Monday, January 21, 2019

I love...myself!

Yep. Lately, I've really been loving on myself. Might be the laboradorite bracelet I've been wearing...might be because I follow a lot of motivational/affirmation personalities on IG. In any case, this NY Times article found its way into my inbox and as I read it, I thought, "Yes, it felt great the other day when I complimented myself on a job well done."
The other day, I had a packed morning schedule. I had a lunch date with a friend who was recovering from knee surgery so had planned to make some healing soup and bring it to her. Then I also had planned to bring baked goods to the babe's classroom to celebrate her assistant teacher's bday. The back up was just to buy the goods if I ran out of time. But, I got it all done! Woke up in the morning, make brekkie and lunch for the babes and the hubs. Put a pot of beans in the slow cooker. Took the babes to school and started making the soup. While the soup was cooking I made mochi cupcakes for the class. When all was done, I felt like giving myself a high five!

The conversation with myself sounded like this:
Me 1: Dang, I rocked it!
Me 2: Yes. I certainly did. But you know what? I rock it A LOT of times.
Me 1: Yea, I do.

Why not follow up my compliment to myself with another compliment? I felt on clouds for the rest of the day. I'm still feeling the high from that day and like I said, I'm loving myself right now and things are just so aligned in the universe. I wonder if you just can't pinpoint all the benefits of recognizing in ourselves just how loving, loved and worthy we are - every day. I swear the benefits just keep growing and expanding and when you just check in once in a while, one can see that the universe totally feeds into what comes into our minds. We really do create our reality.

This loving feeling for myself sure feels a heck of a lot better than the me of yesteryear. When I spent my childhood being told I was stupid and seeing that the measure of who I was was based on a grade in school. To always have that deep seated feeling of never measuring up in the eyes of those I valued most (my family). I didn't know any better. As a child don't we all grow up believing that our family is our most valued relationship? They will never leave you. If you fail, they will always pick you up. That may be the case, but it's not necessarily true that they will be your biggest champions and will lift you up along the way. In my case, I know if I ever was in a dark place or in financial ruin, my family absolutely will be there for me. But until I get to that place, they could never be my safe place on a day-to-day basis. They see in me, my worst qualities. Unless I can rise to the highest esteem every failure is viewed as a failure and not a success.

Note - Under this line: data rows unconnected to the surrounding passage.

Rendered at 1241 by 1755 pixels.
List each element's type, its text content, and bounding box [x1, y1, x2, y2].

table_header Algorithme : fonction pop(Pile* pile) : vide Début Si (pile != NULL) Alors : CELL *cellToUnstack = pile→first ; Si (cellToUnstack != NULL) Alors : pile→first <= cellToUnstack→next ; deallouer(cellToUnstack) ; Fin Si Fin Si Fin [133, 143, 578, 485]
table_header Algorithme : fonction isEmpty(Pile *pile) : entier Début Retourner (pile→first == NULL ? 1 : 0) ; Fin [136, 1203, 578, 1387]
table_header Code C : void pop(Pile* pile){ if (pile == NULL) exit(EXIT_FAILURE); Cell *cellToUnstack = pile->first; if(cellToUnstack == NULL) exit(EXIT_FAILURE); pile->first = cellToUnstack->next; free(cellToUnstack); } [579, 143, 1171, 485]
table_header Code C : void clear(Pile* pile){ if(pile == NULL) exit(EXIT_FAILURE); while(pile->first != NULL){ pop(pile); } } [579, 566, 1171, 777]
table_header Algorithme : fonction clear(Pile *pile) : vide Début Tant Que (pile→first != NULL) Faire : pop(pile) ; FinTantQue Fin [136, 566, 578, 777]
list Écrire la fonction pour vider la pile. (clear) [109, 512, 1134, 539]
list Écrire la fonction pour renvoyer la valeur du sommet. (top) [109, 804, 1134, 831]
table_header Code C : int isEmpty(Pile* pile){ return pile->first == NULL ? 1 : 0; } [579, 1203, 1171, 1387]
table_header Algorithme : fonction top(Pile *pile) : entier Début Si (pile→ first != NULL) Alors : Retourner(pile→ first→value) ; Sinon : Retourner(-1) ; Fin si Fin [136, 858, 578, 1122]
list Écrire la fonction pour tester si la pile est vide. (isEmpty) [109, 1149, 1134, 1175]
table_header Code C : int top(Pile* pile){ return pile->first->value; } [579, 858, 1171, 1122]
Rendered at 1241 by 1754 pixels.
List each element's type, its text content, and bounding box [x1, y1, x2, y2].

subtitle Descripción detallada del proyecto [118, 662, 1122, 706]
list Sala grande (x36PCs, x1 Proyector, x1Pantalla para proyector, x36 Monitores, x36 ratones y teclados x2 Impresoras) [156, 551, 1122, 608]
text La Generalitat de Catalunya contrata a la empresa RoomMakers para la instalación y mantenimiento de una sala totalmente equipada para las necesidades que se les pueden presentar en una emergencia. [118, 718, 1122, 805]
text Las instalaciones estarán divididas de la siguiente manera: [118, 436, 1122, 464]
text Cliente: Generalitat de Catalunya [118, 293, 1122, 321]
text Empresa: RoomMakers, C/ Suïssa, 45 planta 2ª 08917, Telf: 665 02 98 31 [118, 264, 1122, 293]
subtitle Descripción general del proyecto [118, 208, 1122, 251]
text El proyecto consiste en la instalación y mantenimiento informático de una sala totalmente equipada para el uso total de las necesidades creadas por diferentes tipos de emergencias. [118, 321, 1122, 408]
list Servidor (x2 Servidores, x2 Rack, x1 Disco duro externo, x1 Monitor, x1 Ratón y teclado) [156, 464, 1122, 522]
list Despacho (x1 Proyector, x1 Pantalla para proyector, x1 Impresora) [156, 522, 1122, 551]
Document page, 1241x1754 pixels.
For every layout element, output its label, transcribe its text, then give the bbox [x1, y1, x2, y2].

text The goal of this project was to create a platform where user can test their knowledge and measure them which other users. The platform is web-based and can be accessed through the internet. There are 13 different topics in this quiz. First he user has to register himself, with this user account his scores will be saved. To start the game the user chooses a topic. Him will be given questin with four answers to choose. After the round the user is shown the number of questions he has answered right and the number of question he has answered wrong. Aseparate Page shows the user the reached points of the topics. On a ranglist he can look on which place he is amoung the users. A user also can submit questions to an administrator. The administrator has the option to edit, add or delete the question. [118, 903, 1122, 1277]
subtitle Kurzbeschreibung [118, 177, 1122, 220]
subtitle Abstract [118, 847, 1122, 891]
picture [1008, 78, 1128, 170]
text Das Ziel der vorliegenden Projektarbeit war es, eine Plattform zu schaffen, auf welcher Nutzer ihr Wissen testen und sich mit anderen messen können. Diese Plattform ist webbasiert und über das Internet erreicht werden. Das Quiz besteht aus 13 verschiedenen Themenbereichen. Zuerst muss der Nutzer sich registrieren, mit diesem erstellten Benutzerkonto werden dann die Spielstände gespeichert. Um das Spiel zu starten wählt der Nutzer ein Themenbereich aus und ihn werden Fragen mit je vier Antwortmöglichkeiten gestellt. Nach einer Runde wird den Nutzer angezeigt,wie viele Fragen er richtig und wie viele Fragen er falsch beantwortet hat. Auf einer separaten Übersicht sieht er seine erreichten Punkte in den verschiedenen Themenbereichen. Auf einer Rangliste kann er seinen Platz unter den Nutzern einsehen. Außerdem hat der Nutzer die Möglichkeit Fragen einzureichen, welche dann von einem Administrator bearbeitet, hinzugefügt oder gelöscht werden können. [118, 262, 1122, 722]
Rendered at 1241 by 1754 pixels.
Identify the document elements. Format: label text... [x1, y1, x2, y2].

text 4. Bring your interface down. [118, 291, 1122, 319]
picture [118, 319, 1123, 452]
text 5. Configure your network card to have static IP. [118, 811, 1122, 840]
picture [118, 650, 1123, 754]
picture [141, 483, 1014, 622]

I came across a post once where the sentiment showed how your family will have words of encouragement for complete strangers, but when it comes to your ideas they will have words of caution. Certainly, they must think they are being helpful. And I am sure I do the same thing with my own child - words of caution. If there is one thing I will work on forever, it's to always say "YES! with enthusiasm to anything my child comes up with. Because yesses always lead to success...even if you hit a couple failed attempts in the beginning."

And when you read any business books or thoughts from CEOs or entrepreneurs, the one thing that is always clear is you can't succeed if you haven't failed.

I think my job as a parent is to allow the babes to fail. Who am I to naysay any of her ideas? We are not the same person. She might have better ideas to success than me especially if it's her idea to begin with. My job is to be her champion. Assist her in her dreams and when she fails, be there to support her and lift her up. Make sure she understands that every successful entrepreneur had to fail in order to get where they are. You don't learn unless you do. This is probably what I need to meditate on every day as the babes grows older. "May I know when to keep my mouth shut and just support."

Oh, enough about what I should/could be doing. For today, I am so satisfied with myself! So, yes to me today and every day. I have finally shed myself of the insecurity that was instilled in me as a child. I know who I am and am proud of myself. I know who my tribe is and they fill me up. May we all love ourselves more so we can in turn love each other more.